Work request » From the data underneath, reproduce exactly the stretch that begins at the line with "1399-03-06: 118 -> 84" and ends after the line with "1399-03-22: 54 -> 73".

Dataset extract »
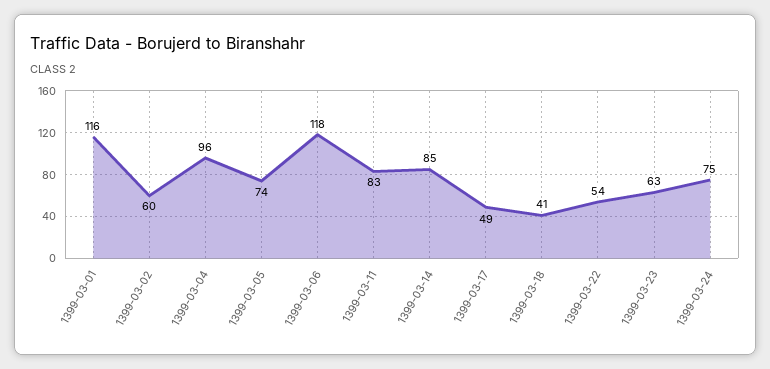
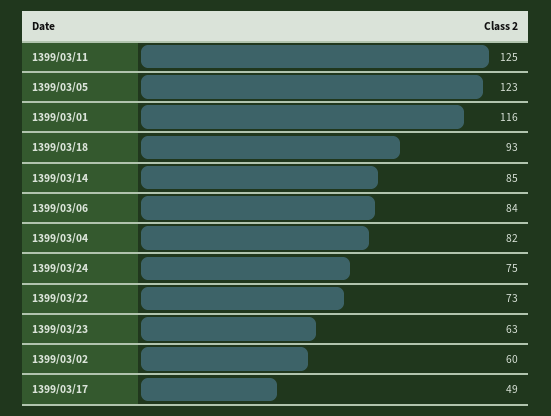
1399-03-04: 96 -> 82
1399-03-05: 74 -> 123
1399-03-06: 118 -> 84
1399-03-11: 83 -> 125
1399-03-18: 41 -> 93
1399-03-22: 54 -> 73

--

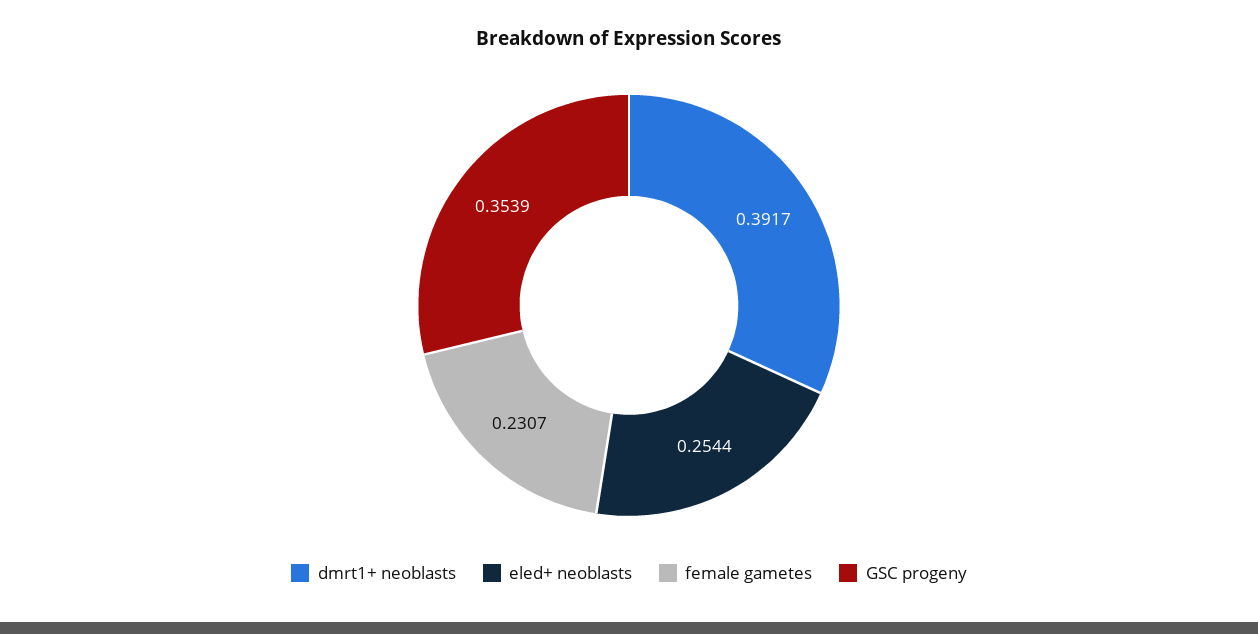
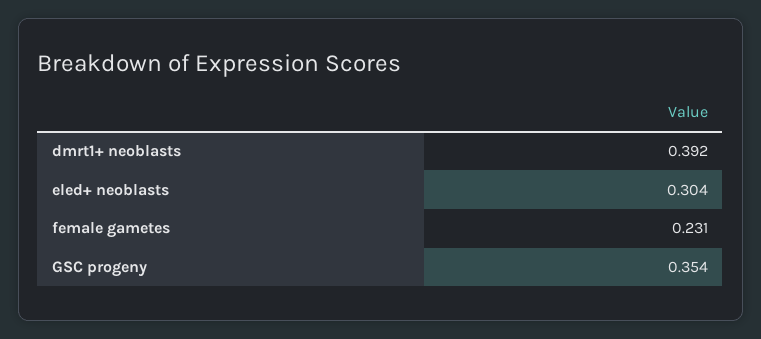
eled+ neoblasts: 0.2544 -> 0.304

Task answer »
1399-03-06: 118 -> 84
1399-03-11: 83 -> 125
1399-03-18: 41 -> 93
1399-03-22: 54 -> 73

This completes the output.